Best Dramatic Presentation Long Form
The Dark Knight, which one assumes will win, is up against the year's other critical and populist triumphs: Iron Man and Wall•E. The "one of these things is not like the others" nominee is an audio story collection called METAtropolis which you can download/experience here (Flash required). Galactica groupies should note that two of its men, "Saul" and "Gaeta", are among the voices therein. Finally there's Guillermo Del Toro's Hellboy II: The Golden Army. I never know quite what to make of Del Toro as a filmmaker. He definitely has visual prowess and a "voice" but his storytelling skills can be suspect. So I worry about The Hobbit (2012?) because Peter Jackson wipes the floor with him in terms of "story". Anyway, Hellboy II is a marked improvement over the first. It retains the fun and the color but it's way more coherent.

Best Dramatic Presentation Short Form
I tend to think that the Hugos (and any other awards that split categories this way) have their awards reversed. It's television, not film, that's the "long form" drama. Barring classic old school sitcoms, all of the best television has understood the cumulative potency of slowly unfolding narratives and complex and ever-complicating character arcs. Hollywood has this reversed, too. They really ought to be gravitating towards short stories and novellas for their transfers. Short stories are ideal for cinematic transfers (think Away From Her and Brokeback Mountain) allowing for both fidelity to the source material and the imagination of the new interpreter since they're expected to flesh them out. Hefty novels and comic books really are more suited for serialized television though that's not the way the film and television industries tend to see them. Their eyes can only focus on the green.

So since Battlestar Galactica -- which you can't miss any 45 minutes of lest you be hopelessly confused -- is in "short form" its mid-season finale "Revelations", a total stunner, is a nominee.
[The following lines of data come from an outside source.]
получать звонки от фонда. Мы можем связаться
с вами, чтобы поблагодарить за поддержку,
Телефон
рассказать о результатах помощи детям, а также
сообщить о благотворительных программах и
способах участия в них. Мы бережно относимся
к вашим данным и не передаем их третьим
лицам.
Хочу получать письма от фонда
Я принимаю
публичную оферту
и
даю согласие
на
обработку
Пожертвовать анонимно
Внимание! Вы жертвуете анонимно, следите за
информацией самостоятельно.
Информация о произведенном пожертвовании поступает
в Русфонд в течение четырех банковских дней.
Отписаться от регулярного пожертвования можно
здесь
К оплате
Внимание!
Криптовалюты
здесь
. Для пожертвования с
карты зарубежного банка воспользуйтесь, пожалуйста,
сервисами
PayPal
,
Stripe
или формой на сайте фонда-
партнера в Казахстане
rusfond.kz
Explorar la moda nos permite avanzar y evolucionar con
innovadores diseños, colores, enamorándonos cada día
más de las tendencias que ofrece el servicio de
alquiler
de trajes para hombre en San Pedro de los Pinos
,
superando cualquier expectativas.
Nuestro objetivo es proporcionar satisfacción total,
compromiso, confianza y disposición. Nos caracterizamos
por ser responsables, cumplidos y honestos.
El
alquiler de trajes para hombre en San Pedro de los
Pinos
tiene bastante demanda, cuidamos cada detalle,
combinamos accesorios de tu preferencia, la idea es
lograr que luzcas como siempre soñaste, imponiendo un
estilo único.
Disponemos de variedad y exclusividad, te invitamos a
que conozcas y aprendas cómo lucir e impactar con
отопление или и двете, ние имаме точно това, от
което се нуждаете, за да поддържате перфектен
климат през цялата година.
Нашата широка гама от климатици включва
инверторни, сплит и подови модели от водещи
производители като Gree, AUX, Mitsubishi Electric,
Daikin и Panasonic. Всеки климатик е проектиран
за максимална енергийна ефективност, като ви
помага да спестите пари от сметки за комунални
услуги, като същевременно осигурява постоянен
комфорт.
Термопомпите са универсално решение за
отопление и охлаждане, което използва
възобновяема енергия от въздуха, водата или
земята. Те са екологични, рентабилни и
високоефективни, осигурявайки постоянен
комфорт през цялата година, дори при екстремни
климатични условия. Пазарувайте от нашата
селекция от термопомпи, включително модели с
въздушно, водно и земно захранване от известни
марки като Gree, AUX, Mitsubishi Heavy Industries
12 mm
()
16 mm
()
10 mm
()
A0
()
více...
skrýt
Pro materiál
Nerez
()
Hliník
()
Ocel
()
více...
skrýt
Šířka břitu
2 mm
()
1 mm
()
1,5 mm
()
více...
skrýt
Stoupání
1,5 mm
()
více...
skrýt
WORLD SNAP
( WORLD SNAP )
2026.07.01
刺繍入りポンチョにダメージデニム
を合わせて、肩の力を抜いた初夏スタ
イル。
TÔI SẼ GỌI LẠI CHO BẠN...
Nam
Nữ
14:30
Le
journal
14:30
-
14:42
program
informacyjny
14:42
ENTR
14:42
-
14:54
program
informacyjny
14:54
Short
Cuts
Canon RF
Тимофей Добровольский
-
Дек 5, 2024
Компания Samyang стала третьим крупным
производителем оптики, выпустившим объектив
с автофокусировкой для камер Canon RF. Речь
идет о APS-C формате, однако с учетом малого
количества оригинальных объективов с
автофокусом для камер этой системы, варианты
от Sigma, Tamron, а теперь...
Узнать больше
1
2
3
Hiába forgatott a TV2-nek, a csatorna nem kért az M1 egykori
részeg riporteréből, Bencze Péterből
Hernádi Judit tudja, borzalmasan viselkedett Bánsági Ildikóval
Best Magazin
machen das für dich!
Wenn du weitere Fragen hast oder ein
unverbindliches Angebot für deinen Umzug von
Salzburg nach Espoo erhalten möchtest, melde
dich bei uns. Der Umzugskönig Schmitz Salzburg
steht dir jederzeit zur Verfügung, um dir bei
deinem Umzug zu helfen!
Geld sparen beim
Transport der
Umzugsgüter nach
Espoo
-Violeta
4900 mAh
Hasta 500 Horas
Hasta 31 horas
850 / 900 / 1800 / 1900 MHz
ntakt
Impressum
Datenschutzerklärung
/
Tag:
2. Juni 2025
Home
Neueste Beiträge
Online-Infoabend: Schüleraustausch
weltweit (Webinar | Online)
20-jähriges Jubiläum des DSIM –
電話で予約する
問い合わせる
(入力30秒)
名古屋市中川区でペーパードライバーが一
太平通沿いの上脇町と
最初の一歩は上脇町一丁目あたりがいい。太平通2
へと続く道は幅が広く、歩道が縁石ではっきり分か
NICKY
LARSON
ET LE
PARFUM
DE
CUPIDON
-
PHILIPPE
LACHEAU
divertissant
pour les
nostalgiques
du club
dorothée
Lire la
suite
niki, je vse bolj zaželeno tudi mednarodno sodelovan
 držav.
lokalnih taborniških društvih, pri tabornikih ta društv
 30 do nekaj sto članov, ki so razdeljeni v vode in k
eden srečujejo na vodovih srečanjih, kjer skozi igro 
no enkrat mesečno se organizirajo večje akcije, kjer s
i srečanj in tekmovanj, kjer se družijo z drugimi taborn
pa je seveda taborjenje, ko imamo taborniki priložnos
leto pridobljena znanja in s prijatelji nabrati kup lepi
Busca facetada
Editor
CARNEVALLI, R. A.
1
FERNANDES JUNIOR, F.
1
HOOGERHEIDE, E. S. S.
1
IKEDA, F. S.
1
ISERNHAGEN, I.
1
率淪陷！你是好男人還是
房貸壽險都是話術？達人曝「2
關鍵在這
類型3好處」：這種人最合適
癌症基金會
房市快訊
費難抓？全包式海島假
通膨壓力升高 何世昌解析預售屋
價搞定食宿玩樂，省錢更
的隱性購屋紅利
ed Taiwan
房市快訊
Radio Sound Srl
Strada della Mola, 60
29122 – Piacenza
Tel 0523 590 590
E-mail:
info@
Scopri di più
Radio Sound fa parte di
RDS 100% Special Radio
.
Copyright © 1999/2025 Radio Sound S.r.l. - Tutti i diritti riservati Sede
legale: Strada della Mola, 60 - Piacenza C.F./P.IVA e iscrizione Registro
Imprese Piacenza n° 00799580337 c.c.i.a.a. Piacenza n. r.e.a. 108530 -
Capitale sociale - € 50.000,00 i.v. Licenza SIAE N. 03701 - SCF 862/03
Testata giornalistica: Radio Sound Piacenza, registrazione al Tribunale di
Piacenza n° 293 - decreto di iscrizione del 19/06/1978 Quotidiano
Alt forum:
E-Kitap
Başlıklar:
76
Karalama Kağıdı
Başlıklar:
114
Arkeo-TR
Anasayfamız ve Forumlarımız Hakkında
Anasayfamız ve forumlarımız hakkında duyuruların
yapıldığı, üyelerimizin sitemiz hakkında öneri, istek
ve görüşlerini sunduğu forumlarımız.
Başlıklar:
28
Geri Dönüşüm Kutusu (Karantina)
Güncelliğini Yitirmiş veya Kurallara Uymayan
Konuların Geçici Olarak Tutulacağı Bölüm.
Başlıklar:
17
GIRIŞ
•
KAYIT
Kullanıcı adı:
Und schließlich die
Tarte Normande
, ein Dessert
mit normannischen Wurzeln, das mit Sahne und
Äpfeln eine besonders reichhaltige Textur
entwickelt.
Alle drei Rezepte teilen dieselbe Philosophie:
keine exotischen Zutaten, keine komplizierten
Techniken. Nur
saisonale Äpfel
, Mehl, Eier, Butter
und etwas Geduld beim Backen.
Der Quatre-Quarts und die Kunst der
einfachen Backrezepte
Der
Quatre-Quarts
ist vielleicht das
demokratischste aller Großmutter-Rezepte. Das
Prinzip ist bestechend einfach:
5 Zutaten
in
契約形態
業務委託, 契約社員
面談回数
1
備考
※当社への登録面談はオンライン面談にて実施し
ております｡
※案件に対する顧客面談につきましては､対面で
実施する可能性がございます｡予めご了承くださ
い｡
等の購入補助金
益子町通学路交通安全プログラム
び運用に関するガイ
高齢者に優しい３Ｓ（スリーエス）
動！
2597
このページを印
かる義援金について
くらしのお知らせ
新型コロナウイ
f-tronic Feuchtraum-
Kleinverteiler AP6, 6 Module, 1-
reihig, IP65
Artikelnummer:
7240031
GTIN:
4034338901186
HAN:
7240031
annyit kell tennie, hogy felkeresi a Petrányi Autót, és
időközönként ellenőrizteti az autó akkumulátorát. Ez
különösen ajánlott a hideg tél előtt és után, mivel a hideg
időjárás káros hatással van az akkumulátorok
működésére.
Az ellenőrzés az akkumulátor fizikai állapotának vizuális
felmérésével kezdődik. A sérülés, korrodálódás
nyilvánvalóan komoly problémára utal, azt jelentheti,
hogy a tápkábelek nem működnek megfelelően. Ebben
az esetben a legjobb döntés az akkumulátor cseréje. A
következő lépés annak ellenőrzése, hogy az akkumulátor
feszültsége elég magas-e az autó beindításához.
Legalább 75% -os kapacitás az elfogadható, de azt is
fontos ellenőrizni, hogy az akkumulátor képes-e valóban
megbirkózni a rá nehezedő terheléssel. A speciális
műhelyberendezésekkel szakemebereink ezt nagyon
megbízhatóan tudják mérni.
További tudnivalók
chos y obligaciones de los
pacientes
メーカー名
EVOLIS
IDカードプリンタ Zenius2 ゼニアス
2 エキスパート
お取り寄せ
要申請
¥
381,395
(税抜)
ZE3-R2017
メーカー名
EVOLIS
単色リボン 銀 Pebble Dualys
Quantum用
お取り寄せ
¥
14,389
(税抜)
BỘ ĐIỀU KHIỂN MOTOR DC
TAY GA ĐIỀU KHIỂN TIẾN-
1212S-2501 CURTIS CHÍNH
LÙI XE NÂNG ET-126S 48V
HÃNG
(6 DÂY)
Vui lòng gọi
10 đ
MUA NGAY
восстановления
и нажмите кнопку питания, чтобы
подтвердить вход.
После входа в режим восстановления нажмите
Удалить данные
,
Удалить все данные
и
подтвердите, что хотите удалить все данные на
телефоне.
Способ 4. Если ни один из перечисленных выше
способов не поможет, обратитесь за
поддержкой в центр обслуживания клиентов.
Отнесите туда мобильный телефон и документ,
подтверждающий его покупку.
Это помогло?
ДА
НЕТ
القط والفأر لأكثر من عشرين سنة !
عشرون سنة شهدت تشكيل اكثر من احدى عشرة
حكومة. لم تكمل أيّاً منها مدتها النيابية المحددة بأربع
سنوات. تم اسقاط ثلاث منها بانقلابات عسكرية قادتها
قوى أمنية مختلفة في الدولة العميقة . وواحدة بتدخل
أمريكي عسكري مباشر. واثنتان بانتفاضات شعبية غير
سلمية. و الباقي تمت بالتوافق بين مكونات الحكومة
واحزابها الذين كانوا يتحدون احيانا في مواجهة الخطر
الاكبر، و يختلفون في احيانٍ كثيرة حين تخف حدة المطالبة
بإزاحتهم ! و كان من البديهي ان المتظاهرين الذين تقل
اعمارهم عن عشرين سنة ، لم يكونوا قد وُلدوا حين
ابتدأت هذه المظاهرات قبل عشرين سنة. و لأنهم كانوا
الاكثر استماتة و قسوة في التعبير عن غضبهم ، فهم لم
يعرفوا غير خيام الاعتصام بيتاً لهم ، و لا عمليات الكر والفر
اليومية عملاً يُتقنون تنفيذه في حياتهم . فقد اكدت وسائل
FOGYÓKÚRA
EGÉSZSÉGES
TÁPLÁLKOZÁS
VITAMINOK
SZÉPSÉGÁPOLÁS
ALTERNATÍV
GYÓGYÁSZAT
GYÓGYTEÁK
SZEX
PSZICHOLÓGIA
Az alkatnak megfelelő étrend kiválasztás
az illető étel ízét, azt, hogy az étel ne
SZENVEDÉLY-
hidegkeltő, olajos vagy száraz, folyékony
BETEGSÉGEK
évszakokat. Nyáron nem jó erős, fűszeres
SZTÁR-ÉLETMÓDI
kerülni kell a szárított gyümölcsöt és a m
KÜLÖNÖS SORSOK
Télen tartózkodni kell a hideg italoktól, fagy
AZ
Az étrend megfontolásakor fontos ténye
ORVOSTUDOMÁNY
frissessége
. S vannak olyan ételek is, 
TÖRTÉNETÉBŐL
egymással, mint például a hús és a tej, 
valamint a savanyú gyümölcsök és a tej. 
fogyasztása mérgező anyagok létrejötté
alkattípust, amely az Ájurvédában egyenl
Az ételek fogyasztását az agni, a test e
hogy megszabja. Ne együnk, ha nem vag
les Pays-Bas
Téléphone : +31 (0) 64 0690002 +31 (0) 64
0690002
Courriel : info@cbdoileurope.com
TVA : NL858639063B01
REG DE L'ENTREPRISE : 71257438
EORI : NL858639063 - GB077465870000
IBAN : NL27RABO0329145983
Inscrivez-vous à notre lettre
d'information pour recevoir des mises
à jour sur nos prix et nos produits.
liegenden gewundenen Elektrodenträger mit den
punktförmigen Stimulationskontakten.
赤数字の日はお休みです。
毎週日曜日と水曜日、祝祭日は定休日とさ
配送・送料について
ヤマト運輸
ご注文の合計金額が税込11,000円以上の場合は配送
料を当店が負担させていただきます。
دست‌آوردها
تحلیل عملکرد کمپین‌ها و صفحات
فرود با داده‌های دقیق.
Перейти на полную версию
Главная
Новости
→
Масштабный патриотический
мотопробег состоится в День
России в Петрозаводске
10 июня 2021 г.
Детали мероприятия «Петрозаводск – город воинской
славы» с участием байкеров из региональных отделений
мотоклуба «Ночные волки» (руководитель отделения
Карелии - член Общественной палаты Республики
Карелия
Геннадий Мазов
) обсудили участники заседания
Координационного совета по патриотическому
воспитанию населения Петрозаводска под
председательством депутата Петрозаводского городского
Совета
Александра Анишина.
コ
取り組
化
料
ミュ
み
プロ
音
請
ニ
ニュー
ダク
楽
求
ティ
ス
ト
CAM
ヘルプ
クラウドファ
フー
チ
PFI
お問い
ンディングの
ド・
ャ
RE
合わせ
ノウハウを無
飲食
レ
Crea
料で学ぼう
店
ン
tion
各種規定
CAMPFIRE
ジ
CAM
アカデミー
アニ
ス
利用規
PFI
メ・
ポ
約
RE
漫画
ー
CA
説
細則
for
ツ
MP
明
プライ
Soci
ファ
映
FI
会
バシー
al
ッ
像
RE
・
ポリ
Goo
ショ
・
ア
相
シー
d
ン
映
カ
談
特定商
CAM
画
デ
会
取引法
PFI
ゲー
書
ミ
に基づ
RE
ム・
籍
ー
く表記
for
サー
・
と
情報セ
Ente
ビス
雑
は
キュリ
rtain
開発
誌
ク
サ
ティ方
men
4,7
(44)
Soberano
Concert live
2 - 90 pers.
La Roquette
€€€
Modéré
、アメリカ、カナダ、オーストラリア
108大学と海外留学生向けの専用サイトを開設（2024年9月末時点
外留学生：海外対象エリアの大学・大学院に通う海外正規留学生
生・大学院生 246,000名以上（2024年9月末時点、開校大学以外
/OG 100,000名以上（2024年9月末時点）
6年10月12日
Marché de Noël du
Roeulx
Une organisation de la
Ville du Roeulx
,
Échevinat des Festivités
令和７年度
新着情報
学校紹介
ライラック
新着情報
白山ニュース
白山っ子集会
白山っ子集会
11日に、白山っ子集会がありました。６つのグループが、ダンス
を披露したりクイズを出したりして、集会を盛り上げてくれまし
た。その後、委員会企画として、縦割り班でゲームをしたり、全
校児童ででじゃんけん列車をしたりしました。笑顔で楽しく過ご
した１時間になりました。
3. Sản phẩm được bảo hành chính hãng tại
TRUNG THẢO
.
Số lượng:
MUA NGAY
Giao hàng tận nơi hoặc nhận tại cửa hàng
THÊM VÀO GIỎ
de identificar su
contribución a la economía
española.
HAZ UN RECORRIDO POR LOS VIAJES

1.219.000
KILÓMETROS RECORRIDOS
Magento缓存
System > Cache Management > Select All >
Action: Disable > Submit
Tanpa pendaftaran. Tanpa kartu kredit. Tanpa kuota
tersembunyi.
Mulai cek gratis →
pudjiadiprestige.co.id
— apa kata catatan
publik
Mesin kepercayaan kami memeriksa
It's up against two episodes of Doctor Who ("Turn Left" and "Silence in the Library/Forest of the Dead"), one chapter of Lost named "Constant" (I don't watch Lost but a good 50% of my friends are obsessed with it so maybe I've missed out), and Joss Whedon's Dr. Horrible's Sing-Along Blog.

I'm rooting for Battlestar as I tend to but my favorite episode in Season Four might just be "Six of One" rather than "Revelations". But that's like asking if I'd like a cash prize of 10 million dollars or a cash prize of 10,225,000 euros. It's all good. It's all gold.

The full list of Hugo Nominations

PLEASE NOTE: Some of us will not see the Battlestar series finale when it airs tonight so please no spoilers in the comments.